• **Exercise inputs**
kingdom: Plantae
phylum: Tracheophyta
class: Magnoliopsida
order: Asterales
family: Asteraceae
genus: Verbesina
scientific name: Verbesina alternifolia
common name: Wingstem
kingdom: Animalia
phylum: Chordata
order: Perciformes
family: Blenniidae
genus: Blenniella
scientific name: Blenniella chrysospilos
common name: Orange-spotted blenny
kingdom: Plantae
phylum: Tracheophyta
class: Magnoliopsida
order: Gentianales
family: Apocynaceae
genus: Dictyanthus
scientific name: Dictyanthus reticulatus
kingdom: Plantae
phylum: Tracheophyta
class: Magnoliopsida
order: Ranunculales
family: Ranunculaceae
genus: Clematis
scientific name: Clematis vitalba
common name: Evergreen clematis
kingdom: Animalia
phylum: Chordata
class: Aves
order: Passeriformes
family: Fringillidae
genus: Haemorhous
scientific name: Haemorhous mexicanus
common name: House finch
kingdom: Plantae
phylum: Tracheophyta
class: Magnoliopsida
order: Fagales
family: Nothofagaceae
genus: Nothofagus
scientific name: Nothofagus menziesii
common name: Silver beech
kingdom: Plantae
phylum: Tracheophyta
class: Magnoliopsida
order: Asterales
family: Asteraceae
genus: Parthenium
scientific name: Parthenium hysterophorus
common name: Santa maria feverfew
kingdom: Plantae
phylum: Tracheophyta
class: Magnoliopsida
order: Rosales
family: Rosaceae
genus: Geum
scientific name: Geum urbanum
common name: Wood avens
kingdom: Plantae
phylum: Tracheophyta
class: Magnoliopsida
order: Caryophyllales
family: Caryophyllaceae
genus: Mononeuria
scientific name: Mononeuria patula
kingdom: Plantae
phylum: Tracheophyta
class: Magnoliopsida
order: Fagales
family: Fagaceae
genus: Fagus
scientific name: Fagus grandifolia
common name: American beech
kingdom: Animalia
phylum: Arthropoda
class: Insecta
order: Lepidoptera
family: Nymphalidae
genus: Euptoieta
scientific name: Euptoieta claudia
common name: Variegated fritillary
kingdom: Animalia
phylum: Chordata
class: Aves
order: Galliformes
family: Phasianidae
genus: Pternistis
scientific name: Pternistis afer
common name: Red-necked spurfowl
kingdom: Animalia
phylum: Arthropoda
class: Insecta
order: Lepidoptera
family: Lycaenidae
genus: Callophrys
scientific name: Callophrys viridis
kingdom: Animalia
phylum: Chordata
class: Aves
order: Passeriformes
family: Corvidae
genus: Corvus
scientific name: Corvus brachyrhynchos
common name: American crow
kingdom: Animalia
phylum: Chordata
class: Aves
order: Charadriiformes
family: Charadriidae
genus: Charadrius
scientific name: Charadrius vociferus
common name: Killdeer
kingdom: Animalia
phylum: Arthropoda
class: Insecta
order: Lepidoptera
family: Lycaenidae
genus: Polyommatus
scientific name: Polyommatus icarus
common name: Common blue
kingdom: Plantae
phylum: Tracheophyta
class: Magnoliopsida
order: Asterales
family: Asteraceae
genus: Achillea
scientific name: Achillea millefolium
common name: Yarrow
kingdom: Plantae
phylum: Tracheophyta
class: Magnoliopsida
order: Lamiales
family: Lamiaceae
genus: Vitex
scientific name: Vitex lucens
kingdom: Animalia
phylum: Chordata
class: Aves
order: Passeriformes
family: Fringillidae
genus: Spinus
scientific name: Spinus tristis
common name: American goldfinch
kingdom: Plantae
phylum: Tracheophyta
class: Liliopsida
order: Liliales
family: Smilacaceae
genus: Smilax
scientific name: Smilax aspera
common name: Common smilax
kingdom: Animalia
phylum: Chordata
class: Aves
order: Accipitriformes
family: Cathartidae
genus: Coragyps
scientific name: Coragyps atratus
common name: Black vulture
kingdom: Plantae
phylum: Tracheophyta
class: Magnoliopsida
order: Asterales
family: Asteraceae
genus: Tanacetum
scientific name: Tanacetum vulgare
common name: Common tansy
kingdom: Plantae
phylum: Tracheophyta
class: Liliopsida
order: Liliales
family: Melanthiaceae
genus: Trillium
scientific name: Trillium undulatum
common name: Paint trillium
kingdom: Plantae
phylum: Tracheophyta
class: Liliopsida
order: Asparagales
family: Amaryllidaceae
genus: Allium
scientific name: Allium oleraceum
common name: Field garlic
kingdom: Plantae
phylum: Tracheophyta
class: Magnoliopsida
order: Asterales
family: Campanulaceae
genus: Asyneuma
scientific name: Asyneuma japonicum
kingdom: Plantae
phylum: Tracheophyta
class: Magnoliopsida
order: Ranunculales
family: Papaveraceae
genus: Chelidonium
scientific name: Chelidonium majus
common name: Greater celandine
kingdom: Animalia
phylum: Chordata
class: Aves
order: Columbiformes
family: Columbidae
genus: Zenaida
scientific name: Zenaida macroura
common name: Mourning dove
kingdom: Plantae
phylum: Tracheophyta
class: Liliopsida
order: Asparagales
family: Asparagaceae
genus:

• **Task objective**
Format each line of the material above as a JSON list of strings, one string per line, with blank lines omitted.

• **Solution to this exercise**
[
  "kingdom: Plantae",
  "phylum: Tracheophyta",
  "class: Magnoliopsida",
  "order: Asterales",
  "family: Asteraceae",
  "genus: Verbesina",
  "scientific name: Verbesina alternifolia",
  "common name: Wingstem",
  "kingdom: Animalia",
  "phylum: Chordata",
  "order: Perciformes",
  "family: Blenniidae",
  "genus: Blenniella",
  "scientific name: Blenniella chrysospilos",
  "common name: Orange-spotted blenny",
  "kingdom: Plantae",
  "phylum: Tracheophyta",
  "class: Magnoliopsida",
  "order: Gentianales",
  "family: Apocynaceae",
  "genus: Dictyanthus",
  "scientific name: Dictyanthus reticulatus",
  "kingdom: Plantae",
  "phylum: Tracheophyta",
  "class: Magnoliopsida",
  "order: Ranunculales",
  "family: Ranunculaceae",
  "genus: Clematis",
  "scientific name: Clematis vitalba",
  "common name: Evergreen clematis",
  "kingdom: Animalia",
  "phylum: Chordata",
  "class: Aves",
  "order: Passeriformes",
  "family: Fringillidae",
  "genus: Haemorhous",
  "scientific name: Haemorhous mexicanus",
  "common name: House finch",
  "kingdom: Plantae",
  "phylum: Tracheophyta",
  "class: Magnoliopsida",
  "order: Fagales",
  "family: Nothofagaceae",
  "genus: Nothofagus",
  "scientific name: Nothofagus menziesii",
  "common name: Silver beech",
  "kingdom: Plantae",
  "phylum: Tracheophyta",
  "class: Magnoliopsida",
  "order: Asterales",
  "family: Asteraceae",
  "genus: Parthenium",
  "scientific name: Parthenium hysterophorus",
  "common name: Santa maria feverfew",
  "kingdom: Plantae",
  "phylum: Tracheophyta",
  "class: Magnoliopsida",
  "order: Rosales",
  "family: Rosaceae",
  "genus: Geum",
  "scientific name: Geum urbanum",
  "common name: Wood avens",
  "kingdom: Plantae",
  "phylum: Tracheophyta",
  "class: Magnoliopsida",
  "order: Caryophyllales",
  "family: Caryophyllaceae",
  "genus: Mononeuria",
  "scientific name: Mononeuria patula",
  "kingdom: Plantae",
  "phylum: Tracheophyta",
  "class: Magnoliopsida",
  "order: Fagales",
  "family: Fagaceae",
  "genus: Fagus",
  "scientific name: Fagus grandifolia",
  "common name: American beech",
  "kingdom: Animalia",
  "phylum: Arthropoda",
  "class: Insecta",
  "order: Lepidoptera",
  "family: Nymphalidae",
  "genus: Euptoieta",
  "scientific name: Euptoieta claudia",
  "common name: Variegated fritillary",
  "kingdom: Animalia",
  "phylum: Chordata",
  "class: Aves",
  "order: Galliformes",
  "family: Phasianidae",
  "genus: Pternistis",
  "scientific name: Pternistis afer",
  "common name: Red-necked spurfowl",
  "kingdom: Animalia",
  "phylum: Arthropoda",
  "class: Insecta",
  "order: Lepidoptera",
  "family: Lycaenidae",
  "genus: Callophrys",
  "scientific name: Callophrys viridis",
  "kingdom: Animalia",
  "phylum: Chordata",
  "class: Aves",
  "order: Passeriformes",
  "family: Corvidae",
  "genus: Corvus",
  "scientific name: Corvus brachyrhynchos",
  "common name: American crow",
  "kingdom: Animalia",
  "phylum: Chordata",
  "class: Aves",
  "order: Charadriiformes",
  "family: Charadriidae",
  "genus: Charadrius",
  "scientific name: Charadrius vociferus",
  "common name: Killdeer",
  "kingdom: Animalia",
  "phylum: Arthropoda",
  "class: Insecta",
  "order: Lepidoptera",
  "family: Lycaenidae",
  "genus: Polyommatus",
  "scientific name: Polyommatus icarus",
  "common name: Common blue",
  "kingdom: Plantae",
  "phylum: Tracheophyta",
  "class: Magnoliopsida",
  "order: Asterales",
  "family: Asteraceae",
  "genus: Achillea",
  "scientific name: Achillea millefolium",
  "common name: Yarrow",
  "kingdom: Plantae",
  "phylum: Tracheophyta",
  "class: Magnoliopsida",
  "order: Lamiales",
  "family: Lamiaceae",
  "genus: Vitex",
  "scientific name: Vitex lucens",
  "kingdom: Animalia",
  "phylum: Chordata",
  "class: Aves",
  "order: Passeriformes",
  "family: Fringillidae",
  "genus: Spinus",
  "scientific name: Spinus tristis",
  "common name: American goldfinch",
  "kingdom: Plantae",
  "phylum: Tracheophyta",
  "class: Liliopsida",
  "order: Liliales",
  "family: Smilacaceae",
  "genus: Smilax",
  "scientific name: Smilax aspera",
  "common name: Common smilax",
  "kingdom: Animalia",
  "phylum: Chordata",
  "class: Aves",
  "order: Accipitriformes",
  "family: Cathartidae",
  "genus: Coragyps",
  "scientific name: Coragyps atratus",
  "common name: Black vulture",
  "kingdom: Plantae",
  "phylum: Tracheophyta",
  "class: Magnoliopsida",
  "order: Asterales",
  "family: Asteraceae",
  "genus: Tanacetum",
  "scientific name: Tanacetum vulgare",
  "common name: Common tansy",
  "kingdom: Plantae",
  "phylum: Tracheophyta",
  "class: Liliopsida",
  "order: Liliales",
  "family: Melanthiaceae",
  "genus: Trillium",
  "scientific name: Trillium undulatum",
  "common name: Paint trillium",
  "kingdom: Plantae",
  "phylum: Tracheophyta",
  "class: Liliopsida",
  "order: Asparagales",
  "family: Amaryllidaceae",
  "genus: Allium",
  "scientific name: Allium oleraceum",
  "common name: Field garlic",
  "kingdom: Plantae",
  "phylum: Tracheophyta",
  "class: Magnoliopsida",
  "order: Asterales",
  "family: Campanulaceae",
  "genus: Asyneuma",
  "scientific name: Asyneuma japonicum",
  "kingdom: Plantae",
  "phylum: Tracheophyta",
  "class: Magnoliopsida",
  "order: Ranunculales",
  "family: Papaveraceae",
  "genus: Chelidonium",
  "scientific name: Chelidonium majus",
  "common name: Greater celandine",
  "kingdom: Animalia",
  "phylum: Chordata",
  "class: Aves",
  "order: Columbiformes",
  "family: Columbidae",
  "genus: Zenaida",
  "scientific name: Zenaida macroura",
  "common name: Mourning dove",
  "kingdom: Plantae",
  "phylum: Tracheophyta",
  "class: Liliopsida",
  "order: Asparagales",
  "family: Asparagaceae",
  "genus:"
]